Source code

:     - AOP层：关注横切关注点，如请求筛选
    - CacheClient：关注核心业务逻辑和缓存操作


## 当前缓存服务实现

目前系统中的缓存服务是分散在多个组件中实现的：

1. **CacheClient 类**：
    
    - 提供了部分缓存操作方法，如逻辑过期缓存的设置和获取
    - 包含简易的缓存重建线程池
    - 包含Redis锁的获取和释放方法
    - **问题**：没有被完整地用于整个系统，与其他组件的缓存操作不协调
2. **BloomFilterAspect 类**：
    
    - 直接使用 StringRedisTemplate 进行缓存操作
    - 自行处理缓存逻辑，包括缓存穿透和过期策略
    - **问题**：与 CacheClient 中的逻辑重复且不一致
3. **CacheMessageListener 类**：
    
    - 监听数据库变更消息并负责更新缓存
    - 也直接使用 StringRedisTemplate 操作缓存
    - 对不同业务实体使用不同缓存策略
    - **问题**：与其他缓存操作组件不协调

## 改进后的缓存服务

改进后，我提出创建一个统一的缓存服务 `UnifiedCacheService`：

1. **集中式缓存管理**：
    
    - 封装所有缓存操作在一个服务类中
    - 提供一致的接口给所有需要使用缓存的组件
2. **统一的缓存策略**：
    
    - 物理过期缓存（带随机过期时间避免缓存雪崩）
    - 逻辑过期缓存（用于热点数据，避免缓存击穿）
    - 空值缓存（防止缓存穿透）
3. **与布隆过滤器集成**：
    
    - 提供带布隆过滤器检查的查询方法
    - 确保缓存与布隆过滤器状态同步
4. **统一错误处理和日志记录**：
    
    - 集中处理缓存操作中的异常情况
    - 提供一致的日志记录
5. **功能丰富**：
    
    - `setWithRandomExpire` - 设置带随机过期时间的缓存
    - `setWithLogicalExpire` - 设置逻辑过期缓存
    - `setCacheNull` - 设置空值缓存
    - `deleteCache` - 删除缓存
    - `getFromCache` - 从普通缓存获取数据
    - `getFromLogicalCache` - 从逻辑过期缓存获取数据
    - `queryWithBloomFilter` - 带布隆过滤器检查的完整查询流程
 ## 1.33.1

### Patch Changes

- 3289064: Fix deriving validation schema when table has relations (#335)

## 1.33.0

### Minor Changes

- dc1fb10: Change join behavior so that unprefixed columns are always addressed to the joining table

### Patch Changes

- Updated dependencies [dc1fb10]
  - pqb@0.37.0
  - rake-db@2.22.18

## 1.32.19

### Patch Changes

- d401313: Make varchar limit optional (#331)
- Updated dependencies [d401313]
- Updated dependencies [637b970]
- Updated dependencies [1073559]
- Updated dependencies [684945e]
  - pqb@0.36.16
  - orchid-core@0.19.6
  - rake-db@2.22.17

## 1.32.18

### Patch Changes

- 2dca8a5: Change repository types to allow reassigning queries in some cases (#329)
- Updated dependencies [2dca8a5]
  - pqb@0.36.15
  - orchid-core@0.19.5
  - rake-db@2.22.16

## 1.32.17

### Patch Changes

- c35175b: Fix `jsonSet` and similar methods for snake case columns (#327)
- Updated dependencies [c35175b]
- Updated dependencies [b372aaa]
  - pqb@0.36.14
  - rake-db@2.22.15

[JOB ITEM]
Replace "Updated dependencies" with "Bumped dependencies" everywhere in the items above, leaving every other line unchanged.

[REPLY TO THE EXERCISE]
Source code

:     - AOP层：关注横切关注点，如请求筛选
    - CacheClient：关注核心业务逻辑和缓存操作


## 当前缓存服务实现

目前系统中的缓存服务是分散在多个组件中实现的：

1. **CacheClient 类**：
    
    - 提供了部分缓存操作方法，如逻辑过期缓存的设置和获取
    - 包含简易的缓存重建线程池
    - 包含Redis锁的获取和释放方法
    - **问题**：没有被完整地用于整个系统，与其他组件的缓存操作不协调
2. **BloomFilterAspect 类**：
    
    - 直接使用 StringRedisTemplate 进行缓存操作
    - 自行处理缓存逻辑，包括缓存穿透和过期策略
    - **问题**：与 CacheClient 中的逻辑重复且不一致
3. **CacheMessageListener 类**：
    
    - 监听数据库变更消息并负责更新缓存
    - 也直接使用 StringRedisTemplate 操作缓存
    - 对不同业务实体使用不同缓存策略
    - **问题**：与其他缓存操作组件不协调

## 改进后的缓存服务

改进后，我提出创建一个统一的缓存服务 `UnifiedCacheService`：

1. **集中式缓存管理**：
    
    - 封装所有缓存操作在一个服务类中
    - 提供一致的接口给所有需要使用缓存的组件
2. **统一的缓存策略**：
    
    - 物理过期缓存（带随机过期时间避免缓存雪崩）
    - 逻辑过期缓存（用于热点数据，避免缓存击穿）
    - 空值缓存（防止缓存穿透）
3. **与布隆过滤器集成**：
    
    - 提供带布隆过滤器检查的查询方法
    - 确保缓存与布隆过滤器状态同步
4. **统一错误处理和日志记录**：
    
    - 集中处理缓存操作中的异常情况
    - 提供一致的日志记录
5. **功能丰富**：
    
    - `setWithRandomExpire` - 设置带随机过期时间的缓存
    - `setWithLogicalExpire` - 设置逻辑过期缓存
    - `setCacheNull` - 设置空值缓存
    - `deleteCache` - 删除缓存
    - `getFromCache` - 从普通缓存获取数据
    - `getFromLogicalCache` - 从逻辑过期缓存获取数据
    - `queryWithBloomFilter` - 带布隆过滤器检查的完整查询流程
 ## 1.33.1

### Patch Changes

- 3289064: Fix deriving validation schema when table has relations (#335)

## 1.33.0

### Minor Changes

- dc1fb10: Change join behavior so that unprefixed columns are always addressed to the joining table

### Patch Changes

- Bumped dependencies [dc1fb10]
  - pqb@0.37.0
  - rake-db@2.22.18

## 1.32.19

### Patch Changes

- d401313: Make varchar limit optional (#331)
- Bumped dependencies [d401313]
- Bumped dependencies [637b970]
- Bumped dependencies [1073559]
- Bumped dependencies [684945e]
  - pqb@0.36.16
  - orchid-core@0.19.6
  - rake-db@2.22.17

## 1.32.18

### Patch Changes

- 2dca8a5: Change repository types to allow reassigning queries in some cases (#329)
- Bumped dependencies [2dca8a5]
  - pqb@0.36.15
  - orchid-core@0.19.5
  - rake-db@2.22.16

## 1.32.17

### Patch Changes

- c35175b: Fix `jsonSet` and similar methods for snake case columns (#327)
- Bumped dependencies [c35175b]
- Bumped dependencies [b372aaa]
  - pqb@0.36.14
  - rake-db@2.22.15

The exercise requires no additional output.